* DOCUMENT TEXT
God’s Word | our words
meaning, communication, & technology
following Jesus, the Word made flesh
April 26th, 2007

In Memoriam: Karen Spärck Jones

I note with sadness the passing earlier this month of Dr. Karen Spärck Jones, a British computer scientist and research pioneer at the intersection of information retrieval and natural language processing.

In the mid 90s, i was a younger researcher at BBN Technologies doing government-funded work on information extraction. At that time, DARPA’s TIPSTER program was the key American funding vehicle for much research in both information retrieval and information extraction. Consequently, many important figures in the field came to TIPSTER conferences, either to report on funded research or as observers. I recall several positive technical interactions with Prof. Spärck Jones, who graciously treated me, not as the bit player i actually was, but as a potential colleague with ideas to share. Her accessibility despite her well-established (and well-deserved) reputation made an impression on me at the time.

April 26th, 2007

Continuing Web Site Issues

If you can read this, you’re doing better than most. Frustratingly, my web site and blog are still fouled up after three weeks following a mistake by my hosting service. I’ve been holding off on more blog posts waiting for them to resolve things, but i’m losing hope. I wish i could say the worst is past, but now i’m a skeptic.

I’ve had good experiences for the past few years with Lunarpages, my provider, but this is just maddening: tech support says “it’s a sys admin issue”, and i apparently have no recourse other than waiting for them to fix things according to whatever timetable they choose. I’d jump ship at this point, but rebuilding elsewhere and administering the databases and third-party applications is more work than i can undertake right now, so i guess they own me for the time being.

* DIRECTIVE A
According to the blog page, at which organization was the author a researcher in the mid 90s?
* DIRECTIVE B
Reproduce the passage of the blog page that begins with the words "If you can read" and ends with "the time being.".

* MATERIAL PROVIDED
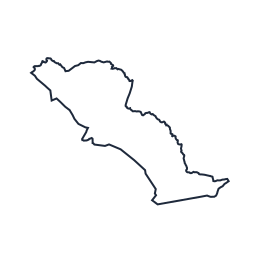 outline of San Francisco Cajonos, Oaxaca, Mexico, rotated 219°
{"feature_id": "50627088B63866819787675", "entity_name": "San Francisco Cajonos", "entity_type": "district", "adm_level": 2, "iso_a3": "MEX", "parent_name": "Mexico", "parent_adm1": "Oaxaca", "projection": "robinson", "projection_center": [-96.262, 17.18], "detail": "fine", "context": "isolated", "style": "outline", "palette": "slate", "viewbox_px": 256, "rotation_deg": 219, "n_neighbors": 0, "source": "geoboundaries", "source_scale": "gbopen_adm2", "svg_char_len": 5349}
<svg xmlns="http://www.w3.org/2000/svg" viewBox="0 0 256 256"><g transform="rotate(219 128 128)"><path d="M169.1,100.0L161.5,101.7L159.2,102.9L158.6,100.2L157.9,98.5L157.9,98.4L156.7,90.5L155.9,89.9L155.6,90.2L154.6,90.3L154.3,90.4L153.7,91.1L153.2,91.5L152.5,92.1L152.2,92.4L152.1,92.6L152.0,93.0L151.7,93.3L151.3,94.2L151.2,94.4L151.3,95.2L151.1,95.4L150.5,96.2L150.1,97.2L149.9,97.2L149.6,97.4L149.3,97.4L148.9,97.4L148.1,96.6L146.0,94.0L145.4,94.3L143.7,94.0L134.6,99.6L132.4,103.3L120.3,106.8L103.0,106.9L88.2,106.0L85.6,103.6L68.0,98.0L65.9,94.0L63.9,93.4L63.8,87.0L56.9,87.3L27.9,120.7L24.0,125.3L23.2,125.5L22.1,125.9L20.7,126.4L19.6,127.2L18.9,127.9L17.7,128.9L17.0,130.9L17.6,133.3L18.4,135.0L19.4,137.8L18.7,140.3L17.8,142.3L17.8,145.3L17.2,146.9L16.3,150.0L18.8,150.9L19.8,149.9L21.0,148.3L22.1,147.4L23.3,145.4L24.6,144.3L25.7,143.5L26.0,142.8L26.3,142.3L26.7,141.6L27.2,141.1L27.9,140.7L28.3,140.5L29.1,141.3L29.6,141.7L30.5,142.3L31.3,143.0L31.7,143.3L31.8,143.3L33.3,142.6L33.9,142.5L34.2,142.2L34.7,142.0L36.7,141.0L38.6,140.1L39.8,139.4L41.5,138.3L42.8,137.3L43.7,136.9L44.5,137.2L44.9,137.4L45.9,137.0L46.6,137.0L47.9,136.0L48.4,135.5L49.0,135.3L49.4,135.2L49.8,134.3L50.0,133.6L50.2,133.1L50.5,132.7L51.0,132.3L51.3,132.1L51.7,132.1L52.2,132.2L52.7,131.9L53.2,131.5L53.6,131.2L54.1,131.0L54.7,130.9L55.3,131.1L55.7,131.2L56.1,131.6L56.3,132.1L56.2,132.4L56.3,133.1L56.4,133.3L56.8,133.8L57.2,134.3L57.7,134.5L58.3,134.9L58.9,135.3L59.5,135.5L59.9,135.6L60.4,135.9L61.1,136.2L61.6,136.4L62.0,136.5L62.3,136.9L62.7,137.3L63.3,137.6L64.3,138.4L64.8,138.8L65.5,139.2L65.9,139.8L66.3,140.8L66.7,141.7L67.1,142.2L67.6,142.4L68.0,142.2L68.7,142.3L69.3,142.6L70.1,142.8L70.8,142.7L71.2,142.7L71.9,143.1L72.1,143.5L72.0,143.9L72.3,144.3L73.0,144.7L73.9,145.4L74.4,146.4L74.8,147.3L75.6,148.5L75.9,148.9L76.3,149.0L77.1,148.0L77.7,147.6L78.3,147.3L78.8,147.1L79.2,147.3L80.2,147.8L80.5,148.1L81.0,149.1L81.5,149.7L81.8,149.8L82.4,149.4L83.0,149.5L84.2,149.8L84.8,150.3L85.2,150.6L85.4,151.1L85.7,151.4L86.7,151.3L87.7,150.9L88.0,150.4L88.1,149.9L88.3,149.5L88.6,149.5L89.2,150.5L89.7,151.1L90.0,151.0L91.2,150.5L91.5,150.6L92.0,151.3L93.0,152.5L93.6,153.0L94.2,153.2L94.9,153.7L95.5,154.5L96.2,154.8L97.1,154.8L98.0,155.0L99.2,154.8L99.9,154.2L100.4,154.9L101.0,154.5L101.6,154.6L102.0,154.8L102.5,155.5L103.9,155.7L104.3,155.4L104.6,154.7L104.9,154.1L105.7,153.4L107.0,153.2L107.4,153.3L108.0,153.7L109.0,154.0L109.8,153.7L110.5,153.5L111.7,153.6L112.5,153.8L113.1,154.0L114.0,154.5L116.7,154.2L117.1,154.4L117.7,154.3L118.3,153.4L119.4,153.3L120.1,153.4L120.6,153.6L121.1,153.9L121.5,153.7L122.2,152.2L122.9,151.6L123.8,150.5L123.7,149.3L124.0,148.3L124.3,147.3L125.3,147.0L128.3,148.5L128.8,148.3L129.4,148.1L129.6,148.0L130.1,147.7L130.4,147.5L130.9,147.2L131.3,146.6L132.0,146.1L132.7,145.8L133.2,145.5L133.6,145.1L134.0,144.7L134.4,144.4L134.8,144.0L135.0,144.0L136.3,144.1L136.6,144.0L136.9,144.1L137.7,144.1L138.4,144.2L138.9,144.2L139.0,144.4L139.2,144.1L139.4,143.8L139.6,143.6L140.0,143.3L140.3,143.2L141.1,143.2L141.5,143.1L141.9,143.2L142.2,143.6L142.4,143.7L142.7,143.7L143.1,143.5L143.5,143.5L143.8,143.7L144.4,144.6L146.9,150.7L148.5,156.0L151.1,162.6L153.8,167.0L154.0,167.7L154.4,167.8L154.8,167.9L155.1,167.3L155.2,166.8L155.4,166.4L156.0,165.7L156.3,165.5L156.5,165.5L156.7,165.9L157.6,166.1L158.3,166.1L158.7,166.3L158.9,166.6L159.7,166.6L160.2,166.9L160.5,167.0L160.8,166.9L160.9,166.7L161.8,166.4L162.0,166.3L162.3,166.5L162.6,166.6L162.9,166.6L163.1,166.7L163.5,167.0L163.7,167.3L163.9,167.5L164.2,167.7L164.4,167.6L164.6,167.7L164.9,167.9L165.2,168.4L165.5,168.3L166.1,168.3L166.5,168.3L166.9,168.6L167.3,168.7L167.9,168.8L169.9,169.0L172.7,167.8L173.1,167.0L174.7,167.2L175.5,166.5L176.0,166.2L176.3,165.5L177.2,164.3L178.0,163.9L178.0,164.6L178.9,165.3L178.6,167.0L179.2,167.4L181.6,167.1L182.1,167.7L184.2,167.9L185.2,166.9L186.1,166.6L188.2,163.7L189.1,163.3L189.5,163.2L190.2,162.8L190.7,162.7L191.2,162.6L192.0,162.5L193.4,161.8L194.3,160.4L195.4,157.8L200.7,154.3L202.4,152.2L203.5,150.3L205.5,148.8L206.2,145.5L208.2,142.8L210.1,135.1L211.6,133.6L212.3,132.8L215.4,134.4L217.3,134.0L220.7,134.8L220.9,134.1L221.4,134.0L223.0,134.4L224.0,133.5L226.6,133.0L227.8,133.4L228.1,133.1L228.3,132.9L228.6,132.8L228.9,132.8L229.2,132.7L229.8,132.7L230.2,132.7L230.8,133.0L231.0,133.1L231.6,133.3L231.9,133.3L232.1,133.2L233.6,132.2L233.8,132.0L234.1,132.0L234.5,131.7L234.9,131.2L235.0,130.9L235.0,130.6L234.7,130.1L234.3,129.6L233.9,129.4L233.7,129.2L233.5,129.4L233.3,129.4L233.2,129.3L233.1,128.9L233.1,128.5L233.1,127.7L233.2,127.2L233.3,127.0L233.6,126.8L234.0,126.7L234.9,126.4L235.3,126.5L236.5,126.2L236.6,125.8L236.2,125.3L235.9,125.1L236.0,124.9L235.9,124.0L235.9,123.6L235.9,123.3L235.7,123.0L235.5,122.6L235.4,122.1L235.4,121.7L235.6,121.2L235.7,120.9L235.9,120.5L236.3,120.3L236.6,119.9L236.8,119.5L237.0,119.3L238.9,117.8L239.4,117.4L239.6,117.0L239.7,116.6L239.7,116.3L239.7,115.9L239.4,115.8L239.0,115.9L238.3,115.8L238.0,115.6L237.7,115.4L237.4,115.1L237.1,114.6L237.0,114.0L237.1,113.3L237.3,112.1L237.5,111.6L237.7,111.2L238.0,109.9L233.2,110.0L229.8,108.9L219.0,108.7L216.3,108.5L212.0,108.3L204.6,101.3L202.6,105.1L202.1,106.0L197.3,105.7L190.1,105.0L186.9,105.1L186.4,105.1L185.4,105.1L185.0,105.3L179.2,103.2L175.4,101.4L169.1,100.0Z" fill="none" stroke="#1e293b" stroke-width="2"/></g></svg>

* CORRECT ANSWER A
BBN Technologies

* CORRECT ANSWER B
If you can read this, you’re doing better than most. Frustratingly, my web site and blog are still fouled up after three weeks following a mistake by my hosting service. I’ve been holding off on more blog posts waiting for them to resolve things, but i’m losing hope. I wish i could say the worst is past, but now i’m a skeptic.

I’ve had good experiences for the past few years with Lunarpages, my provider, but this is just maddening: tech support says “it’s a sys admin issue”, and i apparently have no recourse other than waiting for them to fix things according to whatever timetable they choose. I’d jump ship at this point, but rebuilding elsewhere and administering the databases and third-party applications is more work than i can undertake right now, so i guess they own me for the time being.